EXERCISE DESCRIPTION ->
Copy each line that contains the string "irule", taking them from the material.

+ + +

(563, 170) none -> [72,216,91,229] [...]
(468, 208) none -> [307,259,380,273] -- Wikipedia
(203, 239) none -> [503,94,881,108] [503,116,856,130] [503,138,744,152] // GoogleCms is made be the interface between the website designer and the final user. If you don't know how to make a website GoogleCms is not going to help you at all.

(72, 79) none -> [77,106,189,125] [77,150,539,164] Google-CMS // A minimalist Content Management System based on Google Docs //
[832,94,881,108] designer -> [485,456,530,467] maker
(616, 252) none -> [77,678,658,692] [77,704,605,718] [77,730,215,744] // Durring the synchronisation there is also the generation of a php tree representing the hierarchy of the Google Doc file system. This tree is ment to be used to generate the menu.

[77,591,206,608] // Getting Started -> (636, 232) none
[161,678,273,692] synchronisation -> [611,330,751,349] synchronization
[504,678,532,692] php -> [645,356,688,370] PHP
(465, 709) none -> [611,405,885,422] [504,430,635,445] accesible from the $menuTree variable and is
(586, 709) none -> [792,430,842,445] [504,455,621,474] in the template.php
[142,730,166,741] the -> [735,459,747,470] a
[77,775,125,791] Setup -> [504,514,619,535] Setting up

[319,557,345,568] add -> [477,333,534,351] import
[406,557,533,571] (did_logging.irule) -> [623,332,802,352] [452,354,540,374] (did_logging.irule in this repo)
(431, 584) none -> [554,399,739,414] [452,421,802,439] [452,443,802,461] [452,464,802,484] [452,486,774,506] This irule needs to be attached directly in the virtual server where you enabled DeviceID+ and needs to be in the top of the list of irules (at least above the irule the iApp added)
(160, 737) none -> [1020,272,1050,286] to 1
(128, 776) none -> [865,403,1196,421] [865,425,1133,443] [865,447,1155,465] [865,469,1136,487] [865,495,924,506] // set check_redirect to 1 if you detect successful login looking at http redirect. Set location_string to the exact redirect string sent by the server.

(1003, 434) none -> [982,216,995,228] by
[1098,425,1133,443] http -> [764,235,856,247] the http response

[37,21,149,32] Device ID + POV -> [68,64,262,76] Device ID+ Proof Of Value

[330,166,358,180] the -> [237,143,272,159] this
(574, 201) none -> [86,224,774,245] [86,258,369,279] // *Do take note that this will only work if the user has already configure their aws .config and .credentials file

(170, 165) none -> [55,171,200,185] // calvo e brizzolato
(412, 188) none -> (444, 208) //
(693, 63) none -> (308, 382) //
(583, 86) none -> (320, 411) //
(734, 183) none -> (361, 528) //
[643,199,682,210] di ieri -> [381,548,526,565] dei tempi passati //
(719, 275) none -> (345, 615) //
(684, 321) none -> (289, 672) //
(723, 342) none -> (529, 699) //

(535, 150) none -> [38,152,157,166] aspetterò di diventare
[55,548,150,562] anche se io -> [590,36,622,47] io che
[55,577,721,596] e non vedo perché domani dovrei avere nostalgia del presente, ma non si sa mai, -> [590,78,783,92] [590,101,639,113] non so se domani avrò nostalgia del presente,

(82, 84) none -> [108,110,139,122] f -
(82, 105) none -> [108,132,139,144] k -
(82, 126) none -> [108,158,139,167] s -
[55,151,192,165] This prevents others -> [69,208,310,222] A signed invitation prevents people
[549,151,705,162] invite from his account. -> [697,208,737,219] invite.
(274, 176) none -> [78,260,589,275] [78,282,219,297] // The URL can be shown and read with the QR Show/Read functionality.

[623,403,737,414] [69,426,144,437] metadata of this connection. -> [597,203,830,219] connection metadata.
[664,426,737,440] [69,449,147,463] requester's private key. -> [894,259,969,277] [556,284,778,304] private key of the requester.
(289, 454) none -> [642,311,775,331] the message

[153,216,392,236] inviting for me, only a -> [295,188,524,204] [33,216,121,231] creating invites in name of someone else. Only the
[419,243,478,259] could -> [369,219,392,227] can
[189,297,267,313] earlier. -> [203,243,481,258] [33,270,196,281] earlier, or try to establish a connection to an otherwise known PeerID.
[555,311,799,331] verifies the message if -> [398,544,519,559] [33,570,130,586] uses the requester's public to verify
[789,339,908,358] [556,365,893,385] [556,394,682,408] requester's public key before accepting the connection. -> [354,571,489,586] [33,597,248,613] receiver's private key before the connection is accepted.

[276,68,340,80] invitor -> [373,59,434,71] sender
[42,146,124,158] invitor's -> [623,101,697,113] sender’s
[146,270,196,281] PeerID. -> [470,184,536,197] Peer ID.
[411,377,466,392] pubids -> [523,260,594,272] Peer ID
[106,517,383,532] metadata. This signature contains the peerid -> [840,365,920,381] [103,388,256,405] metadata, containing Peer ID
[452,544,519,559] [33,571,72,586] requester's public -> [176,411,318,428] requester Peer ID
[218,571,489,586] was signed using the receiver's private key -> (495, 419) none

+ + +

ANSWER TO THE PROBLEM ->
[406,557,533,571] (did_logging.irule) -> [623,332,802,352] [452,354,540,374] (did_logging.irule in this repo)
(431, 584) none -> [554,399,739,414] [452,421,802,439] [452,443,802,461] [452,464,802,484] [452,486,774,506] This irule needs to be attached directly in the virtual server where you enabled DeviceID+ and needs to be in the top of the list of irules (at least above the irule the iApp added)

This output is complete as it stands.